CONSIGNE 1 ->
Reprends les lignes des enregistrements plus bas sous forme de liste numérotée, sans les lignes vides. Laisse les images de côté dans ta réponse.

EXTRAIT SOURCE ->
►
Ô forêts ! bois profonds ! solitudes ! asiles !

s’écrie Victor Hugo comme pour s’élancer, en quatre bonds, dans leur plus secret mystère. Et Baudelaire ajoute, saisi d’un frisson religieux :

Forêts, vous m’effrayez comme les cathédrales !

C’est que la forêt de sapins est une cathédrale, en effet. Colonnades à perte de vue ; branches retombantes en pendentifs ou croisées en ogives ; trouées d’azur éclatantes comme des vitraux peints ; flèches de soleil qui percent les aiguilles et jettent des losanges d’or sur les herbes folles. Sur les tapis de mousse, les feuilles luisantes du houx s’allument comme des candélabres, les fougères en éventail s’étalent comme des rosaces vertes. Et les nefs se prolongent à l’infini sur le sol inégal. On monte et l’on descend, pour remonter encore. On s’égare entre ces piliers innombrables, sans jamais trouver l’abside et le chœur de cette église sans limite.
◄
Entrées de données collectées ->
►
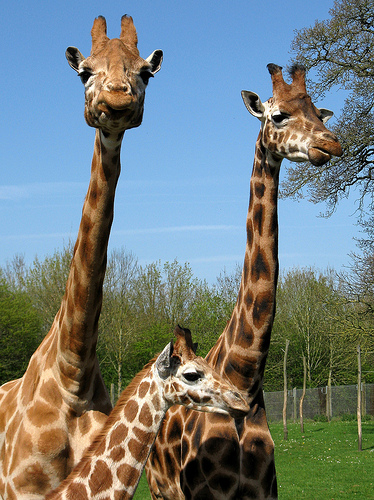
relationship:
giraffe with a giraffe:
[41, 324, 250, 500] [143, 63, 342, 499]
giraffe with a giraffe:
[41, 324, 250, 500] [0, 14, 163, 500]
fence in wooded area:
[262, 383, 373, 423] [0, 235, 373, 450]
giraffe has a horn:
[143, 63, 342, 499] [290, 64, 307, 92]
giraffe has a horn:
[143, 63, 342, 499] [266, 63, 286, 89]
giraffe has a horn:
[41, 324, 250, 500] [173, 324, 185, 348]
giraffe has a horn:
[41, 324, 250, 500] [182, 328, 194, 349]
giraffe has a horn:
[0, 14, 163, 500] [120, 14, 138, 48]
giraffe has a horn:
[0, 14, 163, 500] [91, 15, 107, 49]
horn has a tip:
[290, 64, 307, 92] [289, 64, 306, 74]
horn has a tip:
◄
CONSIGNE 2 ->
Pour chacune de ces phrases, dis si elle s'accorde avec l'extrait sur la forêt, par oui ou non, en citant les mots exacts du texte qui tranchent. (a) Baudelaire dit que les forêts l'effraient comme les cathédrales. (b) Ce sont les feuilles des fougères qui s'allument comme des candélabres. (c) En marchant, on finit par trouver l'abside et le chœur.

RÉPONSE FINALE 1 ->
1. relationship:
2. giraffe with a giraffe:
3. [41, 324, 250, 500] [143, 63, 342, 499]
4. giraffe with a giraffe:
5. [41, 324, 250, 500] [0, 14, 163, 500]
6. fence in wooded area:
7. [262, 383, 373, 423] [0, 235, 373, 450]
8. giraffe has a horn:
9. [143, 63, 342, 499] [290, 64, 307, 92]
10. giraffe has a horn:
11. [143, 63, 342, 499] [266, 63, 286, 89]
12. giraffe has a horn:
13. [41, 324, 250, 500] [173, 324, 185, 348]
14. giraffe has a horn:
15. [41, 324, 250, 500] [182, 328, 194, 349]
16. giraffe has a horn:
17. [0, 14, 163, 500] [120, 14, 138, 48]
18. giraffe has a horn:
19. [0, 14, 163, 500] [91, 15, 107, 49]
20. horn has a tip:
21. [290, 64, 307, 92] [289, 64, 306, 74]
22. horn has a tip:

RÉPONSE FINALE 2 ->
(a) Oui : « Forêts, vous m’effrayez comme les cathédrales ! »
(b) Non : « les feuilles luisantes du houx s’allument comme des candélabres »
(c) Non : « sans jamais trouver l’abside et le chœur de cette église sans limite »